At the same time, the fact that so many young readers consistently found it dull made me do some heavy thinking. Some have called it cliche, but that’s a given, since Tolkien’s most successful superficial elements have been mined repeatedly by twenty years of fantasy writers. But dull? Changing tastes in pacing might account for that.

When she was sixteen, my daughter had to read Mary Shelley’s Frankenstein. She ploughed her way obediently through it, but she and her classmates found it very slow going indeed. They thought it tedious to the point of tears, the women totally unbelievable, the frame construction at the beginning not only incomprehensible but annoying because it added wordage to be grunted through, but no point to the story. Of course the frame didn’t make the story seem “real” as it had to its audience nearly two hundred years ago. The science was peculiar, not ‘electrifying’ (yeah, I know— cheap shot!), the moral dilemmas dreary, and not fascinating and slightly scary. As an adult reader, I found the book a fascinating period piece; the story of how it came to be written, and what its reception was in Shelley’s society is more interesting than the story itself. I appreciate how subversive her ideas were at the time, because I am familiar with that period of history.

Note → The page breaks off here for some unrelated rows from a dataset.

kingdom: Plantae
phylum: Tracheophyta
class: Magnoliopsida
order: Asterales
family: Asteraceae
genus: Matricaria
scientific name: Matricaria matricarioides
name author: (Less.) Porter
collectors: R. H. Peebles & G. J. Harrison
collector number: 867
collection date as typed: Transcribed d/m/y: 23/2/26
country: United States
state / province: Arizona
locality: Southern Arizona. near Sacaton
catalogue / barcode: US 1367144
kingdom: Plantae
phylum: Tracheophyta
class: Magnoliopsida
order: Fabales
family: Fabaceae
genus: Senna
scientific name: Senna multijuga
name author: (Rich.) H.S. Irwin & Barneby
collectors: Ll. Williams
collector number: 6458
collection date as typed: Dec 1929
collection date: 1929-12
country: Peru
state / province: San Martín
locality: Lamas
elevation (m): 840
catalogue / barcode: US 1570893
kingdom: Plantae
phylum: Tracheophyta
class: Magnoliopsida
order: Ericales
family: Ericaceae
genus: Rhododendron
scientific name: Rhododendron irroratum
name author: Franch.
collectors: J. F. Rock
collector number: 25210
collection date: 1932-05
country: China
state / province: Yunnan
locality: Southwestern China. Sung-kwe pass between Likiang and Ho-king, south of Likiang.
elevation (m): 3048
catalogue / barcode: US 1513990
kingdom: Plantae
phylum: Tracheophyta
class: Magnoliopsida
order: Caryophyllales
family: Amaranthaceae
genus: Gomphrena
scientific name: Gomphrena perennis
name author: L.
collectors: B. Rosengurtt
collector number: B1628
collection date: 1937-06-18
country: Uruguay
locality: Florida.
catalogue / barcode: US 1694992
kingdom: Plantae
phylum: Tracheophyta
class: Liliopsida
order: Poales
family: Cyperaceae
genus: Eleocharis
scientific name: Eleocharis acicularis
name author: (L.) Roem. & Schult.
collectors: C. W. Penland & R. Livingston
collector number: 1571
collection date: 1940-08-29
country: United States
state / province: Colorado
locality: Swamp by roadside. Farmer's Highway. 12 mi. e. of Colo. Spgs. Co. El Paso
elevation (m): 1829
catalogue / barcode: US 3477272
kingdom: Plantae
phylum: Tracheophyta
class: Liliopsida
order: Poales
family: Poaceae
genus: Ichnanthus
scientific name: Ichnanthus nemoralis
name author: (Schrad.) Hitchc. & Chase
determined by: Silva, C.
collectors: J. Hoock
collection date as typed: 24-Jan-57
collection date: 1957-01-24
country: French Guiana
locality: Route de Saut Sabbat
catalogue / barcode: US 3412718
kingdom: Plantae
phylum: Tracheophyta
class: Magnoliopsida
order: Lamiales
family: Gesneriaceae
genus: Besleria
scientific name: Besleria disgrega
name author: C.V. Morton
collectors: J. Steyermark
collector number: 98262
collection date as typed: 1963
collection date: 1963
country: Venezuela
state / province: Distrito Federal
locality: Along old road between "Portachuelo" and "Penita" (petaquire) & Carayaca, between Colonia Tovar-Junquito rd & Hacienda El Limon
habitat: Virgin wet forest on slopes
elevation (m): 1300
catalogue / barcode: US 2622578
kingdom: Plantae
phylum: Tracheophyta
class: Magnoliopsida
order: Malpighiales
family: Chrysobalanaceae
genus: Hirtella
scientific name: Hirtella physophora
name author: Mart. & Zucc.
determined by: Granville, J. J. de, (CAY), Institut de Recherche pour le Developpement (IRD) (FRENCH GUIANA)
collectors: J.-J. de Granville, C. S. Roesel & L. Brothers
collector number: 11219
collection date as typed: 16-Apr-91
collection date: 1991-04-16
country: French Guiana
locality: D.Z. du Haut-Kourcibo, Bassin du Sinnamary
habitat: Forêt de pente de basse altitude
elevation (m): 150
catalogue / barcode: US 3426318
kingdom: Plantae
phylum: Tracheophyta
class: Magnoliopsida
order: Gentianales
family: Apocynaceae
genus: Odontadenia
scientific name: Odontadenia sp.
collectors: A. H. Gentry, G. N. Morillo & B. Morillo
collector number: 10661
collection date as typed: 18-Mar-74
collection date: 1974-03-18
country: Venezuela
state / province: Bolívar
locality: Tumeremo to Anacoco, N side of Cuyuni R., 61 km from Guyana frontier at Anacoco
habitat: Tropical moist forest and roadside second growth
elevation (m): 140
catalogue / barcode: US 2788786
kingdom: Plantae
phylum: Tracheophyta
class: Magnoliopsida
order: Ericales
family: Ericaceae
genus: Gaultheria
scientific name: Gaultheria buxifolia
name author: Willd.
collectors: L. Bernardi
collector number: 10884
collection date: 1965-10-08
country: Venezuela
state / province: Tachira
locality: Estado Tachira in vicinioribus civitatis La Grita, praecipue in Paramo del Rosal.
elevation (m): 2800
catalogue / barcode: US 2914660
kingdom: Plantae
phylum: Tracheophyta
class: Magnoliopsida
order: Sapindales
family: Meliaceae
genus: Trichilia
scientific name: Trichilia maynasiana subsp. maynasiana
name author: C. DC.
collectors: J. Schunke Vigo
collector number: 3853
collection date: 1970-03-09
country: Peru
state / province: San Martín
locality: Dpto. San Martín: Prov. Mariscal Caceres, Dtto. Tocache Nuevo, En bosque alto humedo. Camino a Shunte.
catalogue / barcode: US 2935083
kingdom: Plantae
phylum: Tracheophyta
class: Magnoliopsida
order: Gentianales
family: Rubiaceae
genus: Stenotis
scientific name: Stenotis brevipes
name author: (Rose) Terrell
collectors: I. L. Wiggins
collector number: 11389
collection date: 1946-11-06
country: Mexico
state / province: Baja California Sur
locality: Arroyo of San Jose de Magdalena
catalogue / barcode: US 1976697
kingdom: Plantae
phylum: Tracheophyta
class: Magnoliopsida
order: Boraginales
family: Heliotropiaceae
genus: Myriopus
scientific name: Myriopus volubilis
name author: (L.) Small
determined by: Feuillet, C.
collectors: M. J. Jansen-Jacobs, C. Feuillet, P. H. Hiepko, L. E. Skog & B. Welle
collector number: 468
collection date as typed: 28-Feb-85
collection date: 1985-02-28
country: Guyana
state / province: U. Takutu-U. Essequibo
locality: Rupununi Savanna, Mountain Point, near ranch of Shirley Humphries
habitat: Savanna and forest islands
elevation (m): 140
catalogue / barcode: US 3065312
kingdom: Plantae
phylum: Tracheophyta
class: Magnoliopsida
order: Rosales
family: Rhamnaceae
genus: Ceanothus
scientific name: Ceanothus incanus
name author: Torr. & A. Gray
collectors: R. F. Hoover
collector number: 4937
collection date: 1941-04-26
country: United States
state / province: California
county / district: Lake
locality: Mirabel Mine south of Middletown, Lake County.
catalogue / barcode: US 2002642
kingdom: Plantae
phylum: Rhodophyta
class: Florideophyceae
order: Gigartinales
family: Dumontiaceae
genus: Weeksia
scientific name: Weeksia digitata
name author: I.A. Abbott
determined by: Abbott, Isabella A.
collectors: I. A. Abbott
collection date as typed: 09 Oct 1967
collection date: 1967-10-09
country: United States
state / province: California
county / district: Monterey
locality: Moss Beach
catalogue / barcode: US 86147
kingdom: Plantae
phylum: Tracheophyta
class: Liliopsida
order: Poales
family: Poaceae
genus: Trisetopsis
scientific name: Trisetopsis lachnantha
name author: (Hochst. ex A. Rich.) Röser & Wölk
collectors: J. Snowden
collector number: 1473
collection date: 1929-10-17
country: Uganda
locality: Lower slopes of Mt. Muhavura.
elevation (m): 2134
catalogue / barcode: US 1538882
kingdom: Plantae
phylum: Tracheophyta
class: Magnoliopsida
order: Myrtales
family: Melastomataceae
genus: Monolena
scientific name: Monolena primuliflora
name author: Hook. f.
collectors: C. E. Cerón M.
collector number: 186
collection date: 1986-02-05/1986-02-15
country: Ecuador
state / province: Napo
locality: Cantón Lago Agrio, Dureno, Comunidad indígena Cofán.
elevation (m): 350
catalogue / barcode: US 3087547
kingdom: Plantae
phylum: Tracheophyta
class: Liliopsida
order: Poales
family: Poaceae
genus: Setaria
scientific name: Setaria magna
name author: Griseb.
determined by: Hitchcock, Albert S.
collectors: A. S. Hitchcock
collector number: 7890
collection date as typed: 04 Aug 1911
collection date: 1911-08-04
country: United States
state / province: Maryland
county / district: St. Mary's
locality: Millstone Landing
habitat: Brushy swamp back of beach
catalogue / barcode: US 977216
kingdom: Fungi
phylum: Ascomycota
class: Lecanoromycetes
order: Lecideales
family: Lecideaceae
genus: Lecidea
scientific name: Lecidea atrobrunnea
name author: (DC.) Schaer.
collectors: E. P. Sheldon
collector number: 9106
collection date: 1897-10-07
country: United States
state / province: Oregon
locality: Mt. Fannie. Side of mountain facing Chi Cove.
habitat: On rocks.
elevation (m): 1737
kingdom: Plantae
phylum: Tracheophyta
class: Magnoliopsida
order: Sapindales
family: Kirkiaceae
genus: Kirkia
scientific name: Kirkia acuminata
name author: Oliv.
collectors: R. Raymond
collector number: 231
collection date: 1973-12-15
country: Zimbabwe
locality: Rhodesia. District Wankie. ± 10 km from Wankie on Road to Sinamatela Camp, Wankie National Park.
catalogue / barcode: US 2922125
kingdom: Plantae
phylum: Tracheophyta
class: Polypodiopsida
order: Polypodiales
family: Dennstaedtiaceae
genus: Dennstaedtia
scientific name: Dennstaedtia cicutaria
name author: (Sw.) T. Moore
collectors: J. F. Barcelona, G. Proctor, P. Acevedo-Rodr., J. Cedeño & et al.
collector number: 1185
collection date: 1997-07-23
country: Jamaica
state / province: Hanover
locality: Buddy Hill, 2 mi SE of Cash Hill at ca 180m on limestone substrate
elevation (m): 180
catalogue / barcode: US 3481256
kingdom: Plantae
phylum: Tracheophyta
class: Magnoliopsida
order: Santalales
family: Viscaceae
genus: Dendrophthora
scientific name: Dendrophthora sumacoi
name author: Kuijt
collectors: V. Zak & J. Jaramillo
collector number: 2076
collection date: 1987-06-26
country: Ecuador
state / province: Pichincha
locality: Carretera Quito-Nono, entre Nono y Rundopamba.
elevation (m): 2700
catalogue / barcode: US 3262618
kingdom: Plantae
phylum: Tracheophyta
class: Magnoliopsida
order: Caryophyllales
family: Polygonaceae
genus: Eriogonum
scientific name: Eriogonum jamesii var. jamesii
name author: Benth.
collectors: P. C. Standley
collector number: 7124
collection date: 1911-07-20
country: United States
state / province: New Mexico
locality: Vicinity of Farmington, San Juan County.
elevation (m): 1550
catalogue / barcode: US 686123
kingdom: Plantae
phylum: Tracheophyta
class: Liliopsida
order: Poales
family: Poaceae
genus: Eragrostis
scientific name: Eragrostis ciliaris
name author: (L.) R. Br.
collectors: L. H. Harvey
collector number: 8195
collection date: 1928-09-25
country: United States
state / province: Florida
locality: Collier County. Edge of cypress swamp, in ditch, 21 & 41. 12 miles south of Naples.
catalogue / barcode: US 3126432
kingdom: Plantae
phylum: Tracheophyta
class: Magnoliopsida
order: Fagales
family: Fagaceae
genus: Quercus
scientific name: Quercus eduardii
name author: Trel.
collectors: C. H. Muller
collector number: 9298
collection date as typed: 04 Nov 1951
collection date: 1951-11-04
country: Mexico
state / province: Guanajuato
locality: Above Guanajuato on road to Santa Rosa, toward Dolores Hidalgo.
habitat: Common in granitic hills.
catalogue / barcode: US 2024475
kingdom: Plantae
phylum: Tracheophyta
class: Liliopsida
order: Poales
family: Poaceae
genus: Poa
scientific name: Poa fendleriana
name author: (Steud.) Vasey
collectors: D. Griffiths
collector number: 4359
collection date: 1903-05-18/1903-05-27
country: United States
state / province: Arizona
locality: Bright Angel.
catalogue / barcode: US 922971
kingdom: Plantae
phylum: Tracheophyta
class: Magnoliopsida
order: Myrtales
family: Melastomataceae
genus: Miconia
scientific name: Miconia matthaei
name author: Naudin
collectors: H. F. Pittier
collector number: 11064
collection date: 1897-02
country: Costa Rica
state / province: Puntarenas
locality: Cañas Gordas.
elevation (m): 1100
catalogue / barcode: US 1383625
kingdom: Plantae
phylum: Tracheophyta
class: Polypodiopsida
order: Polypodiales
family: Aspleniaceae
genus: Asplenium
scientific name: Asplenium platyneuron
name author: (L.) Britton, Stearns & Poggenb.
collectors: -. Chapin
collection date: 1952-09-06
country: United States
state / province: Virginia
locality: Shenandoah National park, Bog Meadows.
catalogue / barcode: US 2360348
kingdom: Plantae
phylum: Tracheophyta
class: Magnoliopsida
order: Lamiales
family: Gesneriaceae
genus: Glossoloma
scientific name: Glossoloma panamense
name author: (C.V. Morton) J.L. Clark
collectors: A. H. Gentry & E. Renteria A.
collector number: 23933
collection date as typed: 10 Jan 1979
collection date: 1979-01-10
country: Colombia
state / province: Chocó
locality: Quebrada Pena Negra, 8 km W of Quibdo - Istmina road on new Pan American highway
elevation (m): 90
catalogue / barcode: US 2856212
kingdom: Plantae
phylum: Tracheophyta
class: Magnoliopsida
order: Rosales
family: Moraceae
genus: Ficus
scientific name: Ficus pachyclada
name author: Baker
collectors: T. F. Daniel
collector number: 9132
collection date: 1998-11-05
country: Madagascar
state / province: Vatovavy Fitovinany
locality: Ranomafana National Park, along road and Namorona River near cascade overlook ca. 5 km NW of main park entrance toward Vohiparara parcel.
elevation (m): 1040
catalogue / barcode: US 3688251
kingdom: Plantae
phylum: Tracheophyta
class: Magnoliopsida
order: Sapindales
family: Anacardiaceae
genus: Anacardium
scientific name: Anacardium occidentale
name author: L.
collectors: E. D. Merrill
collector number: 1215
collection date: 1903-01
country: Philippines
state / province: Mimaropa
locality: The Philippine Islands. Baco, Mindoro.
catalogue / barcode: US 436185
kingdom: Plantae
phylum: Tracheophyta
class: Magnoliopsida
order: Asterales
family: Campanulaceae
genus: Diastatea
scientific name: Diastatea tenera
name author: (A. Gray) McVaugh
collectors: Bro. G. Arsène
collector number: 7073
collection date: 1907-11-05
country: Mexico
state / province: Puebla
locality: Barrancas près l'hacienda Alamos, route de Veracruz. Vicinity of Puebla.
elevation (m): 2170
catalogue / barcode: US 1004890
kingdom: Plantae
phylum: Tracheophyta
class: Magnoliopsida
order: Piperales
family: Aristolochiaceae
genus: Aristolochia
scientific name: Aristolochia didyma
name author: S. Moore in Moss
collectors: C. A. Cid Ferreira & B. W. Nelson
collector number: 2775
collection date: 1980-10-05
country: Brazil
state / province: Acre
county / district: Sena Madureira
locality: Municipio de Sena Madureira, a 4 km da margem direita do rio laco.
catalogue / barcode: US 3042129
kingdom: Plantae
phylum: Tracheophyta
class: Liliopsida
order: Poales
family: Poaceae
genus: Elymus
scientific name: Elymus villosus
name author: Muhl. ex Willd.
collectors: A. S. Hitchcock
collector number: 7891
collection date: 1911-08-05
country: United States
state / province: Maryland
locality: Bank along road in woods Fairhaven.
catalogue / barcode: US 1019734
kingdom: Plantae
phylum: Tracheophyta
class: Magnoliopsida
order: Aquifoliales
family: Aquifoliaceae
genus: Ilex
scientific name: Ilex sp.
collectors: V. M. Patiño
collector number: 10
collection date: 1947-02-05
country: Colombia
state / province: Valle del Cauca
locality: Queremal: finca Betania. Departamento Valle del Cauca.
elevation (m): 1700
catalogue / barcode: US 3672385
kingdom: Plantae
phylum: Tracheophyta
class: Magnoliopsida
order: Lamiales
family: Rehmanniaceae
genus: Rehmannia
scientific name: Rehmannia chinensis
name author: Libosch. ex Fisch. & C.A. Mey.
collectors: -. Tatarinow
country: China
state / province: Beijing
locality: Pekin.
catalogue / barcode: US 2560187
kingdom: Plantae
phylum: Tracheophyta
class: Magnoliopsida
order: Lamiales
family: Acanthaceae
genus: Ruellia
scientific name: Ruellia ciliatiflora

But for young teen readers like my daughter, there was no subversive element in Frankenstein to draw them back and back again to reread. There is no subversive element in Tolkien for the current generation of youth and young adults to draw them back again. When time has passed and books gradually sink into a former paradigm, I think readers need to be aware of history and paradigm to reach those meanings that still hold value. In Frankenstein we see the beginnings of the notion that “science” and “progress” could be the saving of the future. By making a religion of science, well-meaning people found it all right to do hideous things to animals, people, and the environment, all in the name of science—while they were busy deriding their ancestors for doing hideous things to animals, people, and the environment all in the name of God.

Tolkien’s books open to the older reader who knows something of history a grim and unflinching view of the terrible cost of war. Only someone who had lived through the trench warfare of the Somme could have written such a painful, poignant book; a reader who knows something of that war can see the profoundly effective overlay of Tolkien’s experience on the fantasyscape, imbuing it with a terrifying sense of the real.

In my teen years, conformity was still an cultural expectation, and escape to Middle Earth, where the Bagginses could let the Took side of their characters free them to find magic, was a tremendous vindication for those of us struggling to express our individualism. Also exciting was Faramir’s existence as a kind of Robin Hood outside of his father’s repressive traditionalism—and then there were Legolas and Gimli, making friends and appreciating one another’s culture despite racial differences. Finally, of course, there was Eowyn’s spectacular escape from the role of women, to find heroism in her Dernhelm guise. A very subversive book to a young reader in the early sixties.

Not that subversion is the only clue to what makes a book a favorite to be reread again and again. It’s one of many clues. Good books are seldom about one thing. But the point was about subversion, and I think subversion of unexamined assumptions is important. Constructive subversion is a clue toward solving the mystery of understanding where we’ve been, where we are going now, and where we might go. Subversion for the sake of shock or destruction exploits ugliness for the sake of shock value, for the extra cash. There’s no doubt that ugliness sells—in books, in movies, on TV, and in the news. I see few of them becoming classics, books people reread over lifetimes–generations.

Classics retain their power, though our perception of that power has changed in its superficials; the books not only entertain, but hold up a mirror to our past, whispering “Do not go there again, except in these pages.” Tolkien’s moral truths still hold for some of us, and though his world is no longer strange or new to young readers his skill in presenting it, and the story that takes place in it, still establishes Middle Earth in the treasury of memory along with other great books.